Estrutura do prédio, em Sobra, está comprometida. As colunas de sustentação apresentam oxidação
Sobral. Uma vistoria de rotina no Edifício Alba Carneiro poderá levar o Corpo de Bombeiros a solicitar do Ministério Público Estadual a interdição desse complexo residencial de seis andares. O prédio, situado no Centro da cidade, não tem saídas de emergência, câmara de gás GLP, brigada de incêndio, alarmes e, ainda, falta iluminação nos corredores e na escadarias, bem como não foi apresentado pelos responsáveis o Auto de Verificação de Segurança (AVS). O condomínio tem seis andares e 18 apartamentos. Se somados, são mais de 50 moradores.
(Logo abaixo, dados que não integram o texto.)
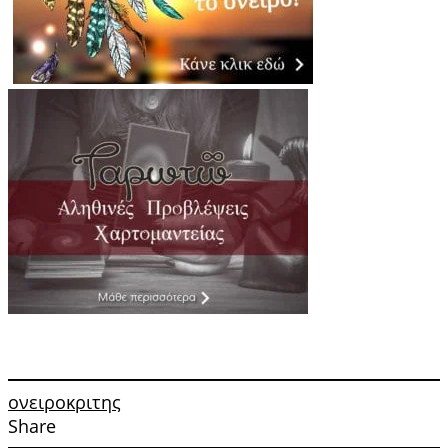
ονειροκριτης
Share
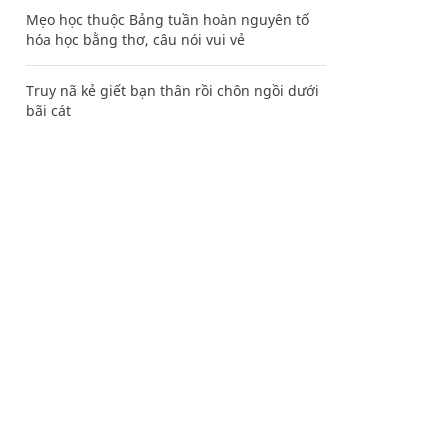
Mẹo học thuộc Bảng tuần hoàn nguyên tố
hóa học bằng thơ, câu nói vui vẻ
Truy nã kẻ giết bạn thân rồi chôn ngồi dưới
bãi cát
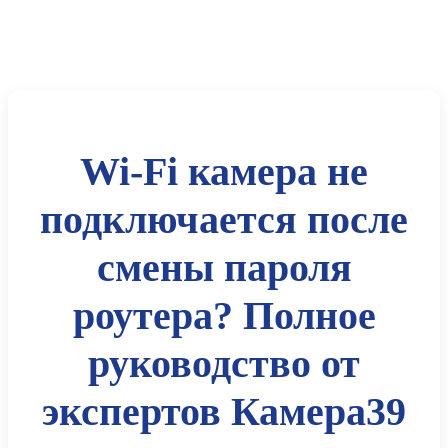
Wi-Fi камера не
подключается после
смены пароля
роутера? Полное
руководство от
экспертов Камера39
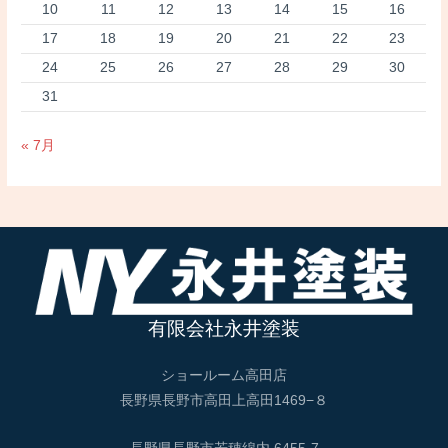
10
11
12
13
14
15
16
17
18
19
20
21
22
23
24
25
26
27
28
29
30
31
« 7月
有限会社永井塗装
ショールーム高田店
長野県長野市高田上高田1469−８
O prédio foi construído há 29 anos.
"Estamos nesse primeiro momento solicitando às pessoas que deixem seus apartamentos, antes que a Justiça interdite o prédio, que é a nossa intenção", disse o capitão Roberto Moraes, comandante do Corpo de Bombeiros de Sobral.
Sem prazo
Ele acrescenta que não existe ainda um prazo estipulado para que essas pessoas desocupem os apartamentos. "Gostaríamos de ter encontrado o prédio totalmente desocupado, mas algumas pessoas insistem em continuar morando sem levar em conta os riscos que estão sujeitos", disse.
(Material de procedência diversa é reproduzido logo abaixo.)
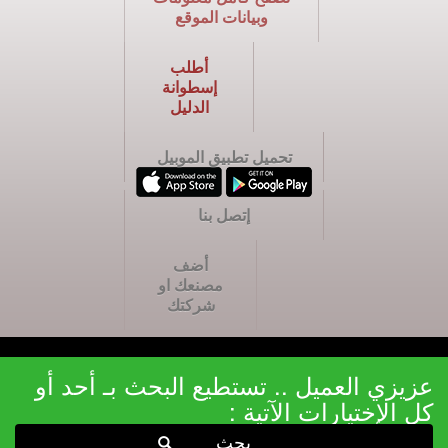
وبيانات الموقع
أطلب
إسطوانة
الدليل
تحميل تطبيق الموبيل
إتصل بنا
أضف
مصنعك او
شركتك
عزيزي العميل .. تستطيع البحث بـ أحد أو
كل الإختيارات الآتية :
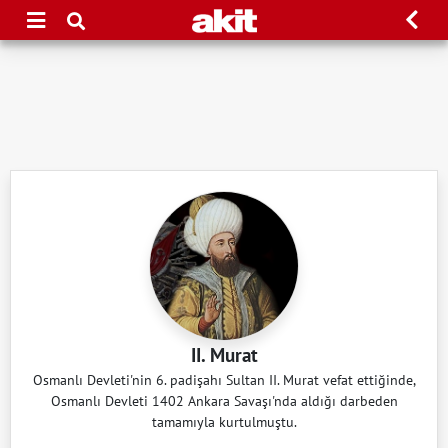
II. Murat
Osmanlı Devleti'nin 6. padişahı Sultan II. Murat vefat ettiğinde,
Osmanlı Devleti 1402 Ankara Savaşı'nda aldığı darbeden
tamamıyla kurtulmuştu.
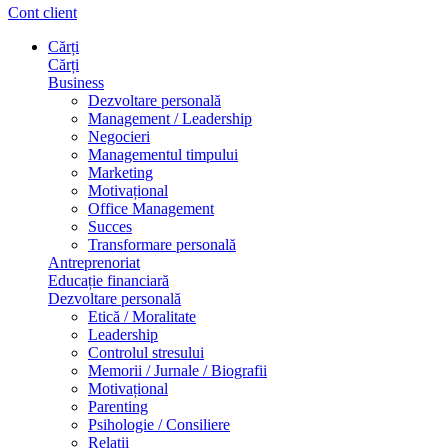
Cont client
Cărți
Cărți
Business
Dezvoltare personală
Management / Leadership
Negocieri
Managementul timpului
Marketing
Motivațional
Office Management
Succes
Transformare personală
Antreprenoriat
Educație financiară
Dezvoltare personală
Etică / Moralitate
Leadership
Controlul stresului
Memorii / Jurnale / Biografii
Motivațional
Parenting
Psihologie / Consiliere
Relații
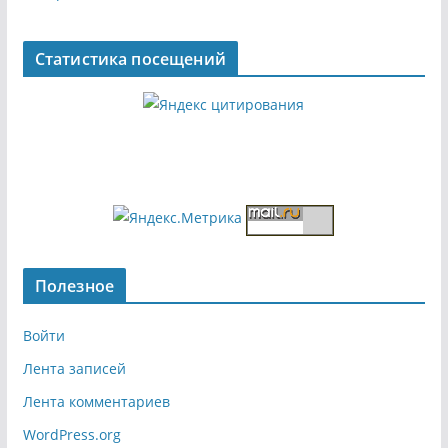
Статистика посещений
Полезное
Войти
Лента записей
Лента комментариев
WordPress.org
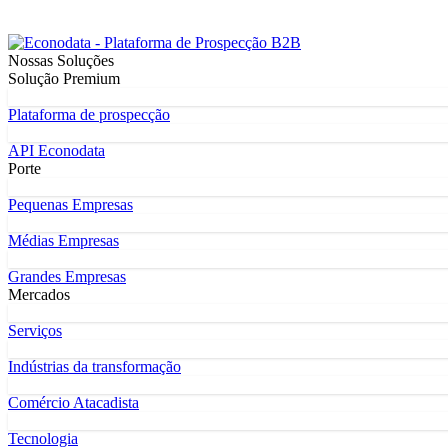
Nossas Soluções
Solução Premium
Plataforma de prospecção
API Econodata
Porte
Pequenas Empresas
Médias Empresas
Grandes Empresas
Mercados
Serviços
Indústrias da transformação
Comércio Atacadista
Tecnologia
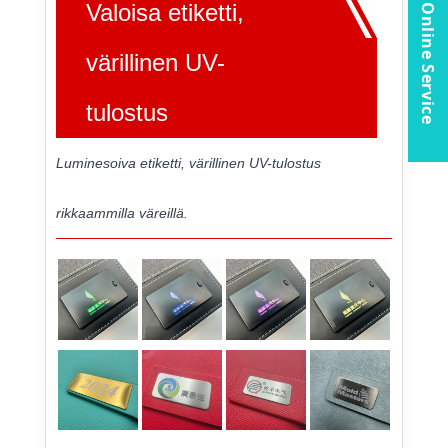
Valoisa etiketti,
Online Service
värillinen UV-
tulostus
Luminesoiva etiketti, värillinen UV-tulostus
rikkaammilla väreillä.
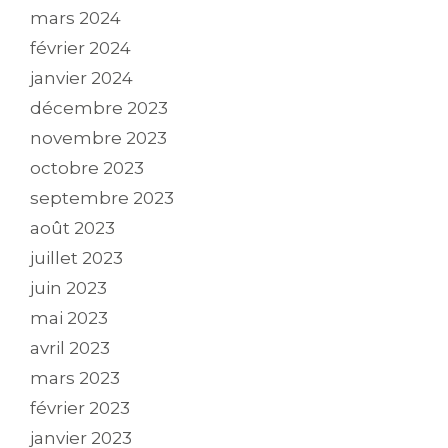
mars 2024
février 2024
janvier 2024
décembre 2023
novembre 2023
octobre 2023
septembre 2023
août 2023
juillet 2023
juin 2023
mai 2023
avril 2023
mars 2023
février 2023
janvier 2023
De acordo com o comandante, todos os pilares e colunas de sustentação apresentam oxidação o que compromete a estrutura do prédio. Outra preocupação está relacionada com o elevador, que está parado entre o terceiro e quarto andares, e há perigo de os cabos se romperem a qualquer momento. "Além disso, há infiltração em todos os andares, o elevador está parado há vários anos e qualquer pessoa pode abrir e fechar as portas que dão acesso ao elevador".
Mudança de opinião
A dona de casa Adriana Nadja Leitão trabalha no prédio há mais de dez anos e sempre ouviu da patroa que não tem perigo de desabar. "Agora com a presença de vocês aqui, a minha consciência é outra. Vou tentá-la convencê-la a deixar o prédio imediatamente", disse.
Nadja acrescenta que a situação é mais complicada à noite. "Para a gente se locomover entre um andar e outro temos que utilizar uma lanterna". Ela, a exemplo de outros moradores, promete deixar a residência voluntariamente.
Vivendo no perigo
O capitão Roberto Moraes, adiantou que o relatório sobre as condições do prédio já foi encaminhado ao Ministério Público. Na próxima semana, ele irá procurar a Secretaria da Infraestrutura da cidade, Procuradoria do Município, a Defesa Civil do Estado e, também, o Decon. "Nós vamos tentar convencer as famílias que ainda insistem em continuar morando no Edifício Alba Carneiro e dizer que eles estão vivendo em perigo", salienta ele.
De acordo com o responsável pela vistoria do órgão, sargento Hernandes dos Santos, em todos os lugares há pedaços de metal caindo. Os problemas no prédio começam desde a base da estrutura, até o teto que, praticamente, já desabou, não havendo mais a estrutura de madeira.
Outro ponto observado na vistoria está relacionado aos serviços de água e energia elétrica que são obtidos por meio de gambiarras. "Lá, era para funcionar com regras de um condomínio, mas parece mais uma ocupação popular, uma favela", disse Hernandes.
Laudo técnico
"O Corpo de Bombeiros não pode emitir laudo estrutural, mas, a experiência do serviço habilita a gente a dizer o problema", explica o sargento Hernandes. Segundo ele, o laudo técnico é concedido pelo Conselho Regional de Engenharia e Agronomia, que deve ser notificado pelo Ministério Público. "O Corpo de Bombeiros solicitou a interdição do prédio e acionou os órgãos competentes para a emissão dos laudos e procedimentos cabíveis", acrescenta.
Entre os moradores que insistem em continuar morando no condomínio, está o aposentado Cristovão Linhares Cunha. Ele mora no apartamento 203 há mais de 12 anos. "Aqui não é meu. Pertence a um parente. Não vejo a necessidade de deixar de morar aqui. Continuo achando o local muito seguro", comentou ele.